## EXTRACT PROVIDED
****************************************

I'm writing a list of regular expressions to identify company names from text.
This is what the text is like-->
Summer Intern
Genisup India Pvt. Ltd., Hosur, Tamil Nadu
June 2021 – Aug 2021 1⁄2 Remote
• Internship on the topic NLP: Topic Modeling to assign the
theme or topic for any news article on internet using Machine
Learning techniques.
• Worked on proxy rotation and Web Scraping
• Performed LDA Topic Modeling on "The Hindu" news articles
and obtained precision score of 0.906.
Intern Trainee
VUGS Technologies Pvt. Ltd., Agra, Uttar Pradesh
May 2021 – June 2021 1⁄2 Remote
• Built an OCR using Pytesseract and NER Text Classification
Model to categorize detected text into Name, E-mail Address,
Phone number and Date using NLTK,SpaCy and BERT
• Created an OCR for Handwritten text [A-Z, 0-9] using CNN
architecture
• Built a Face Recognition Model and Face Mask Detection
Model using OpenCV and Haar Cascade Classifier.
Expected output-->
['Genisup India Pvt. Ltd.' 'VUGS Technologies Pvt. Ltd.']
Observed output-->
['Genisup India Pvt. Ltd.' 'S Technologies Pvt. Ltd.']
Why isn't "VUGS" getting printed completely?
What I have tried:
import re
import numpy as np
sub_patterns = ['[A-Z][a-z]* [A-Z][a-z]* Private Limited','[A-Z][a-z]* [A-Z][a-z]* Pvt. Ltd.','[A-Z][a-z]* [A-Z][a-z]* Inc.',
'[A-Z][a-z]* [A-Z][a-z]* Corporation', '[A-Z][a-z]* [A-Z][a-z]* Inc.', '[A-Z][a-z]* [A-Z][a-z]* Technologies', '[A-Z][a-z]* [A-Z][a-z]* Company', '[A-Z][a-z]* [A-Z][a-z]* Solutions',
'[A-Z][a-z]* [A-Z][a-z]* Services']
pattern = '({})'.format('|'.join(sub_patterns))
comp = re.findall(pattern, text)
comp_name = np.array(comp)
comp_un=np.unique(comp_name)
print(comp_un)

****************************************

Saved entries
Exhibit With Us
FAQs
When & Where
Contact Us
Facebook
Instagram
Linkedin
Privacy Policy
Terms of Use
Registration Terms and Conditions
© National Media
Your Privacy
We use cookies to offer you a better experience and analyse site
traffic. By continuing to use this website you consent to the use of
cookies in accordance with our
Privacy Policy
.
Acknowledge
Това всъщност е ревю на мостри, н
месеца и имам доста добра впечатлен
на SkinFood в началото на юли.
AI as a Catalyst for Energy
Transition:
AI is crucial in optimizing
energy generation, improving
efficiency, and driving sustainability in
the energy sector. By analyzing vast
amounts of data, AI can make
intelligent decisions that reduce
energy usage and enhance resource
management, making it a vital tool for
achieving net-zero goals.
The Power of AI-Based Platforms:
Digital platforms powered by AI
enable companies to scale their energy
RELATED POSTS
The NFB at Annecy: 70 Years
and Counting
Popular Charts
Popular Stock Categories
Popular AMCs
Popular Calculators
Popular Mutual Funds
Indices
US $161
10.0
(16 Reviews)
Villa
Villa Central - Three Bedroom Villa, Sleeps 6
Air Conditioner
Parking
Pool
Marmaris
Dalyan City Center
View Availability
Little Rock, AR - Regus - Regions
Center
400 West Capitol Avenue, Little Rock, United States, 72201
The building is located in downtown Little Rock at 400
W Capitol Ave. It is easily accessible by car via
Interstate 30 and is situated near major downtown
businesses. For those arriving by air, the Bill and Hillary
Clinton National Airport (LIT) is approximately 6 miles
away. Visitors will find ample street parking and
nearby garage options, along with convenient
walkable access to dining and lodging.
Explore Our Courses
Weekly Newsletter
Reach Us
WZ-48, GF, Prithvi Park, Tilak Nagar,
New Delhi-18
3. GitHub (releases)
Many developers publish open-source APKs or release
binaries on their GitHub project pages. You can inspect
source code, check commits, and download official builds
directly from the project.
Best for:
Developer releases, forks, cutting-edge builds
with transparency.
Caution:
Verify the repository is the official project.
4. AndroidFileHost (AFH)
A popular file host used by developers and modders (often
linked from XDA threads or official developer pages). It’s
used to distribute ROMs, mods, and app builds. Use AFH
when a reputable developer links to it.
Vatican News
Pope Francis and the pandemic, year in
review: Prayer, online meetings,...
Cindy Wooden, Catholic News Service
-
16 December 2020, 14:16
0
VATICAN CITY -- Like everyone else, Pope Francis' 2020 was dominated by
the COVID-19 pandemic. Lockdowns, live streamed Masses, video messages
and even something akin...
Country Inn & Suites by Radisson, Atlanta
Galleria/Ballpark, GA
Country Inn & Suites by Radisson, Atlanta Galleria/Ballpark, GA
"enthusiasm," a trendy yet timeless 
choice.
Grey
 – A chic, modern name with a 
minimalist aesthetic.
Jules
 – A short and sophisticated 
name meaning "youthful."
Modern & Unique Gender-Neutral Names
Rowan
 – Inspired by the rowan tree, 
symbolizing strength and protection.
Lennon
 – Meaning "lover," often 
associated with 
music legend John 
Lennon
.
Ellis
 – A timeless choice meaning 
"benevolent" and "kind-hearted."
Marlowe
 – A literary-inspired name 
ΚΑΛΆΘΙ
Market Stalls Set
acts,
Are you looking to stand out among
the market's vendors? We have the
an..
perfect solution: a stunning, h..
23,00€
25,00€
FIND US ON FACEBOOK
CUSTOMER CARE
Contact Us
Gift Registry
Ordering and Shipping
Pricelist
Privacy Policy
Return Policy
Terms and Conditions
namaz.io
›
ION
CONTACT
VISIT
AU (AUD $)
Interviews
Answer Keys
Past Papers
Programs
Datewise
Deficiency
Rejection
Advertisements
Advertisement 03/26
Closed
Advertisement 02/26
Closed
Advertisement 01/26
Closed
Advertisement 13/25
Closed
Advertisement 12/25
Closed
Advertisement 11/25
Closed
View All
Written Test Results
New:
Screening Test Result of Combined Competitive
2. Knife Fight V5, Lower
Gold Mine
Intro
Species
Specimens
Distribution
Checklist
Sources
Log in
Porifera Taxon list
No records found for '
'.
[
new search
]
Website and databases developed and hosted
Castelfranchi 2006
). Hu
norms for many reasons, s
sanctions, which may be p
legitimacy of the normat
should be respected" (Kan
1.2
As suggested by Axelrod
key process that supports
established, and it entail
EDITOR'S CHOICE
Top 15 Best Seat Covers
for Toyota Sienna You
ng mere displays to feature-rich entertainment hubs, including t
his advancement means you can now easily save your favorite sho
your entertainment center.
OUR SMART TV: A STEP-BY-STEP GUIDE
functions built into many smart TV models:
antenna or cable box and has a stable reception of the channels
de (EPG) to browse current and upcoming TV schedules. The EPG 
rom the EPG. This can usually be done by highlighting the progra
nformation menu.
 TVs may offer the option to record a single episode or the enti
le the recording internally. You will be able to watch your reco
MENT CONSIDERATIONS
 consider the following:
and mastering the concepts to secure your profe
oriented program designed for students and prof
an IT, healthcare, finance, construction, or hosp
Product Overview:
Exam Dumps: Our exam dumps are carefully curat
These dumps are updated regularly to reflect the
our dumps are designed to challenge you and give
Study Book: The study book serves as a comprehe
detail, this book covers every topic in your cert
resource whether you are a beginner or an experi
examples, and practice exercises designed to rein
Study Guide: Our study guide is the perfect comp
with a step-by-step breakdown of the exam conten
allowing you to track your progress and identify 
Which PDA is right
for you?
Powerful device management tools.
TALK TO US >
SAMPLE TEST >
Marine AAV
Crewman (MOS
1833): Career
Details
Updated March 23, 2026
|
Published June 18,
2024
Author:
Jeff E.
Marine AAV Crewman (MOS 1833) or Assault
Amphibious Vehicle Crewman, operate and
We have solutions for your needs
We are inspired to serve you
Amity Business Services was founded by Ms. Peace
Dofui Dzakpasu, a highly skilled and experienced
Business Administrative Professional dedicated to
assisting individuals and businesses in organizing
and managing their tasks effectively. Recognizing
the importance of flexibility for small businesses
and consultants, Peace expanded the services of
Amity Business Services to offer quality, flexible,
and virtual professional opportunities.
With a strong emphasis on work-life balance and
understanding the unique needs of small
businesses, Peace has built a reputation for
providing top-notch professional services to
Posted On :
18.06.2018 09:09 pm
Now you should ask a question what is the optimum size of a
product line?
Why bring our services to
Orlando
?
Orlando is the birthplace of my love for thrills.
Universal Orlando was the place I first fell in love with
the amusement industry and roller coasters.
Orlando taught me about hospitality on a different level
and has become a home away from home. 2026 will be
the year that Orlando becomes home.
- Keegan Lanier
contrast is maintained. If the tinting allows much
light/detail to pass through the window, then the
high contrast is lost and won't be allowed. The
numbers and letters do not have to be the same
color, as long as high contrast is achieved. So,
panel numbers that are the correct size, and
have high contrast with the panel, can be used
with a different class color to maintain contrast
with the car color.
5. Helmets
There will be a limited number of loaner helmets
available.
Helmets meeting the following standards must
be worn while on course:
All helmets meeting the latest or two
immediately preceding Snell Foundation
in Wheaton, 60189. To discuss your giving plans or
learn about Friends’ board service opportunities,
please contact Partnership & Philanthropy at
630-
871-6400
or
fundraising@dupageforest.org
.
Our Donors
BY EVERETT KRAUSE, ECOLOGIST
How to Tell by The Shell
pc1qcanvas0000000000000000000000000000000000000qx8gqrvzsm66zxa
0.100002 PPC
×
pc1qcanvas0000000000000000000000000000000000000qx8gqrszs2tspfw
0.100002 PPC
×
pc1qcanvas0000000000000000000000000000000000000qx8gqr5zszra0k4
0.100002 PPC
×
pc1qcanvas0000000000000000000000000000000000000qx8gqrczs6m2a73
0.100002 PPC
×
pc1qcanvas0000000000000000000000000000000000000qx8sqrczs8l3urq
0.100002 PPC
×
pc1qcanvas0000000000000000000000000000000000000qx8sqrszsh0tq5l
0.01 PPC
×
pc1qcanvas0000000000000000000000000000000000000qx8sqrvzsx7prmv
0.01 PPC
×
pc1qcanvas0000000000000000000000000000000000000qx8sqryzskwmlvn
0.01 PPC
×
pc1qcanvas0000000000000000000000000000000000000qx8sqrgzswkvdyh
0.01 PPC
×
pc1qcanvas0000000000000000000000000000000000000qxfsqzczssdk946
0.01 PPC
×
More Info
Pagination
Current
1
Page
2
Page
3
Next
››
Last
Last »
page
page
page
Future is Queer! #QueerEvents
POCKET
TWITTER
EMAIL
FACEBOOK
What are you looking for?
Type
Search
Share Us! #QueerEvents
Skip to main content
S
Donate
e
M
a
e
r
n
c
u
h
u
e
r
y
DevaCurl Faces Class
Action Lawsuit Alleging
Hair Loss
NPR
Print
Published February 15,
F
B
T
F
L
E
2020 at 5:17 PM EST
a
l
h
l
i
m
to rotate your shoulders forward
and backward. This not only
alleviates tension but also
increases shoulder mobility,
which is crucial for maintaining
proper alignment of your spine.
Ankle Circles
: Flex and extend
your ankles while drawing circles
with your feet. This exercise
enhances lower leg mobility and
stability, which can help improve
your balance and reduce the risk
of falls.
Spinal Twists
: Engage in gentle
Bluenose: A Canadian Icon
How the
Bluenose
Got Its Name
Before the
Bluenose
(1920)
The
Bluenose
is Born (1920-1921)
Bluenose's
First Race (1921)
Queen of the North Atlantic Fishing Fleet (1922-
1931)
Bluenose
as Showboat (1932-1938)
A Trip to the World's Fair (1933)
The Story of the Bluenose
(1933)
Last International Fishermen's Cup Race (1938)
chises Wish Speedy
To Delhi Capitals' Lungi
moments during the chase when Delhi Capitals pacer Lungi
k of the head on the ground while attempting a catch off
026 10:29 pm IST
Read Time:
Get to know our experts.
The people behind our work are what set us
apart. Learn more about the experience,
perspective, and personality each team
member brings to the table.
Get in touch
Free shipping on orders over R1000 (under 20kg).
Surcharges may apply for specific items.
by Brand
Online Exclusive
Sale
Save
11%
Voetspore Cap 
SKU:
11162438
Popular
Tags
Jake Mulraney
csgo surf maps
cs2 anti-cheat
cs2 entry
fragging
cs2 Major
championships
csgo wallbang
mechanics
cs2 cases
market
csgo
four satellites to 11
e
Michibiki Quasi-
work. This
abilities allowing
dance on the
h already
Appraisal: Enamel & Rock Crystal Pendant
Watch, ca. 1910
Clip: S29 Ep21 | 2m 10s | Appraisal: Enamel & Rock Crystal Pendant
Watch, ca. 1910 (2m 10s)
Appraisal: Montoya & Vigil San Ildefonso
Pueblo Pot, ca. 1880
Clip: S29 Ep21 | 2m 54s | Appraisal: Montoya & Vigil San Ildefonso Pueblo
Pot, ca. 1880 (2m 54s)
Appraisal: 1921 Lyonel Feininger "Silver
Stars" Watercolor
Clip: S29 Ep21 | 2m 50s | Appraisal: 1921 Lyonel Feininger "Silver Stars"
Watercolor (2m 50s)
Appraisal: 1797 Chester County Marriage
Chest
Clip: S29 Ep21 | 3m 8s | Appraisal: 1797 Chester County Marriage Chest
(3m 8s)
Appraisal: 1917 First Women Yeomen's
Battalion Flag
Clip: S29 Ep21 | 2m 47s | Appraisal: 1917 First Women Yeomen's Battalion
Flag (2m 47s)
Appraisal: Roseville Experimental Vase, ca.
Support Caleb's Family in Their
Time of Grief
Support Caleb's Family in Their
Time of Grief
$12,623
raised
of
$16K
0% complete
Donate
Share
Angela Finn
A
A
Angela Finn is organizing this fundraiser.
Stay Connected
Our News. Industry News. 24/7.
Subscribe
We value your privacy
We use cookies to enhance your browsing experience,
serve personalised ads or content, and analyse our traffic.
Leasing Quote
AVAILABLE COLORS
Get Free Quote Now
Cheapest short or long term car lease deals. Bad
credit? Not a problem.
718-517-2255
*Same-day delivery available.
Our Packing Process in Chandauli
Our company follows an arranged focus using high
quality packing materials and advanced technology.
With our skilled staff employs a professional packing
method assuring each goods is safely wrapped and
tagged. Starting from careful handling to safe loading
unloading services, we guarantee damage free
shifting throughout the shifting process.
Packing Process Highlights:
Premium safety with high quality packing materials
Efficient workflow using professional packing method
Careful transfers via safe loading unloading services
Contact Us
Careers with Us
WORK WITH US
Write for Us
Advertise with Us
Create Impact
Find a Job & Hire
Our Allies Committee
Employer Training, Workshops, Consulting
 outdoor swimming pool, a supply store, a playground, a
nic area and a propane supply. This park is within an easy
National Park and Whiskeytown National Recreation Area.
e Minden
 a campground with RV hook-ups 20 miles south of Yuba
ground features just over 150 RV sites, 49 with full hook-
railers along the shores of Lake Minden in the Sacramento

****************************************

## PROBLEMS TO WORK ON
1) In the regex forum post, what precision score did the LDA Topic Modeling on "The Hindu" news articles obtain?
2) Return the stretch of the regex forum post from "Intern Trainee" through "Haar Cascade Classifier.", copied word for word.

## EXERCISE ANSWERS
1) 0.906

2)
Intern Trainee
VUGS Technologies Pvt. Ltd., Agra, Uttar Pradesh
May 2021 – June 2021 1⁄2 Remote
• Built an OCR using Pytesseract and NER Text Classification
Model to categorize detected text into Name, E-mail Address,
Phone number and Date using NLTK,SpaCy and BERT
• Created an OCR for Handwritten text [A-Z, 0-9] using CNN
architecture
• Built a Face Recognition Model and Face Mask Detection
Model using OpenCV and Haar Cascade Classifier.